Он хлопнул меня по плечу и указал на дверь. Я понял, что аудиенция у Его Королевского Величества окончена. Интересное место он выбрал для собственного сына: гараж. И условие поставил неприемлемое. Жениться! Похоже, я поступлю, как в известной сказке. Там король сказал, что выдаст дочь замуж за первого встречного. Так он и сделал. И, кстати, она была счастлива: избранник оказался переодетым принцем. Не поступить ли и мне так?
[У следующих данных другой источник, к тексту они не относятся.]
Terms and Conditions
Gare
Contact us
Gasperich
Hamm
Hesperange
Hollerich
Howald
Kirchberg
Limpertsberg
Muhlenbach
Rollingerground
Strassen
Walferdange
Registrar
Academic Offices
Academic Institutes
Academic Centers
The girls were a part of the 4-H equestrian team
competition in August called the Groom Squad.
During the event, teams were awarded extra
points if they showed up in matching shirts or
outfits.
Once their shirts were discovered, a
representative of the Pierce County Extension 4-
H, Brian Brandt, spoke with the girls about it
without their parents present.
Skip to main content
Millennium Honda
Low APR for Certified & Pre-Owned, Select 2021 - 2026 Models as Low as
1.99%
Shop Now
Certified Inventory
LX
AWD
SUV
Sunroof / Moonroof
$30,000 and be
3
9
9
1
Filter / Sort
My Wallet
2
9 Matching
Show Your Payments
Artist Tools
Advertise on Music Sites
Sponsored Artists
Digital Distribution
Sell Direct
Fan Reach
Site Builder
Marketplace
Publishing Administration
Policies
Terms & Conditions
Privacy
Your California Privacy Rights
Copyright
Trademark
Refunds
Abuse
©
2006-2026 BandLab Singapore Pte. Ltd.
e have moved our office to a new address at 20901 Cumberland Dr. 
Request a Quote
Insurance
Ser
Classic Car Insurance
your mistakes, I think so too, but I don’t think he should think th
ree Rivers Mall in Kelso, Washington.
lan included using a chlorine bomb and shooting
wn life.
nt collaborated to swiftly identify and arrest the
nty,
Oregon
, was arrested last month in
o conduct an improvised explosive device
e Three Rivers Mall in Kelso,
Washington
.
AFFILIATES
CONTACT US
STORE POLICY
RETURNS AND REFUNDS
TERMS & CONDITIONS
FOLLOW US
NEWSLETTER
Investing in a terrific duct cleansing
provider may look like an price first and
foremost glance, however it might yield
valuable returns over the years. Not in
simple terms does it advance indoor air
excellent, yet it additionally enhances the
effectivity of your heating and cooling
На авось. Выйти на улицу и подойти к первой же встречной, чтобы надеть ей на палец обручальное кольцо. Я вздохнул: смотря какая улица. Ежели, к примеру, выйти на Тверскую…
Что за времена, а? Что за нравы? Жениться! На ком, спрашивается? На ком жениться человеку, который любить не способен? Ну нет в моем сердце ни единого стоящего чувства. Кроме желания отмстить за смерть безвестного фотографа. Кстати, природа этого желания непонятна. Папа прав: кто он мне?
День закончился мирно: я получил пистолет. Папа отпер сейф и показал мне всю коллекцию со словами:
— Выбирай.
Я с горящими глазами схватился за дуэльный пистолет, такой он был красивый.
— Ставлю на автоматы, — вздохнул отец. — Дуэльное оружие хорошо для ближнего боя. С десяти шагов, лицом к лицу, против него нет шансов. Но пуля-то всего одна!
Я неохотно положил дуэльный пистолет обратно и взял «беретту». На оружие отечественного производства что-то меня не тянет. Я взвесил оружие в ладони и прицелился в стену. Почувствовал приятную тяжесть в руке и холодок под сердцем. Мое лицо неуловимо изменилось, рот отвердел, в глаза застыла сталь. Я чувствовал это.